The original soundtrack to “Journey” was recorded with a small ensemble and several electronic synth patches, but to mark the game’s 10th anniversary, Wintory recorded and conducted the London Symphony Orchestra in “Traveler – A Journey Symphony,” an album-length reimagining of the entire soundtrack that reworks the score into a standalone piece for orchestra.
Today, albums of game music with live instruments, and even full live orchestral concerts, have become almost commonplace — last September, fans flocked to London’s Royal Albert Hall to hear the Royal Philharmonic Concert Orchestra perform music from “Final Fantasy VII Remake.“ But such events are often presented as a novelty. Cammarota and Rais-Sherman both see room to change that.
“What is keeping major orchestras from programming this? Is it a lack of education, or a lack of understanding? Is it because it’s modern, or because the medium is video games?” Cammarota asked. “There’s no reason why [game composer] Yu-Peng Chen can’t be played by the New York Phil.”
Rais-Sherman wants to figure out a way to produce events of game music that could appeal to both gamers and symphony subscribers. He’s been awed by the emotional bond he sees listeners form with game music. “The incredibly intimate memories that people share about their connections with these soundtracks are stunning,” said Rais-Sherman, who was recently named a conducting fellow with the Philadelphia Orchestra for the 2022-23 season.
Cammarota started his YouTube channel earlier this year, but he is already approaching 20,000 subscribers thanks to videos reacting to music from games like “Genshin Impact,” with its expansive orchestral score by Yu-Peng Chen, and the “NieR” series, which features choral music in its apocalyptic genre mashup. When he reads comments on his videos, he sees a community of listeners that he believes traditional classical music institutions aren’t embracing. “They feel like they’re on the fringes, where they love listening to music that’s not what we know of as classical music,” he said. But “this is full-on symphonic programmatic music. It’s this combo of classical, and Romantic, and its own thing, and it’s all coming together.” With that fusion, he has said, “we are in the future of classical music as we speak.”

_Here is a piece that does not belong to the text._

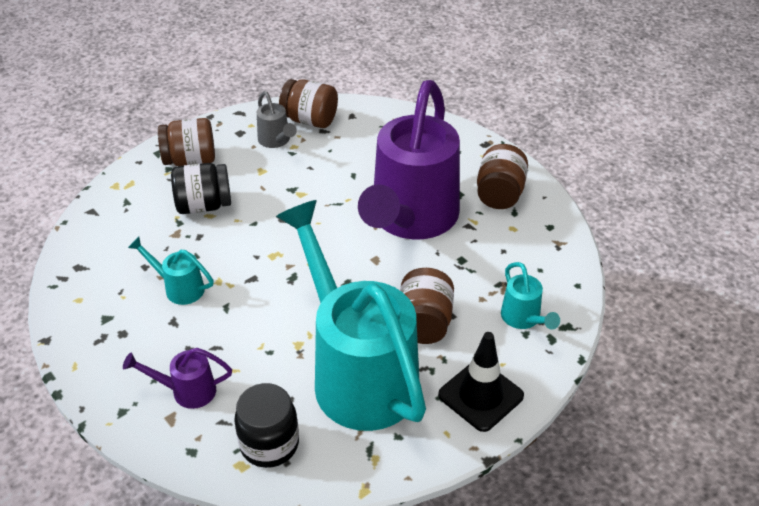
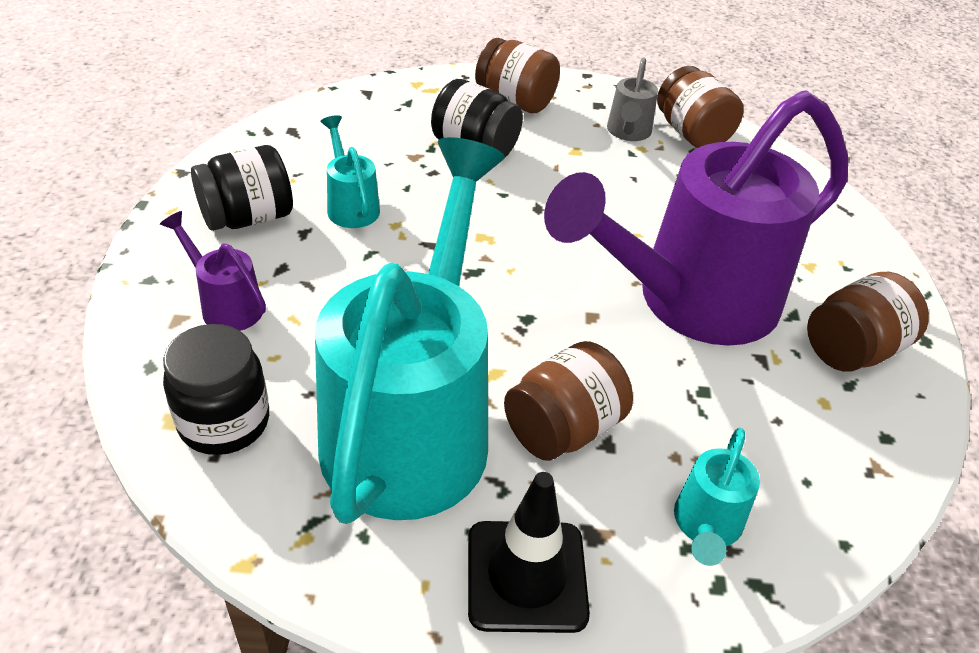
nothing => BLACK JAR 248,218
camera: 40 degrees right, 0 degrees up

His words stuck with me this past Friday at the PAX East video game convention as the Videri String Quartet took the stage during the evening’s concert, a shared bill with a hip-hop collective and a math-rock band. After playing tunes from both classic and modern games, the players returned to their concert music roots with the first movement of Shostakovich’s String Quartet No. 8. The audience sat in rapt silence, listening. Suddenly, the tempo and intensity increased — not into the thrashing second movement of the same quartet as my ears had anticipated, but into my old “Final Fantasy” favorite, “One-Winged Angel.”
I never dared to imagine this future, but now that we’re here, I like the view.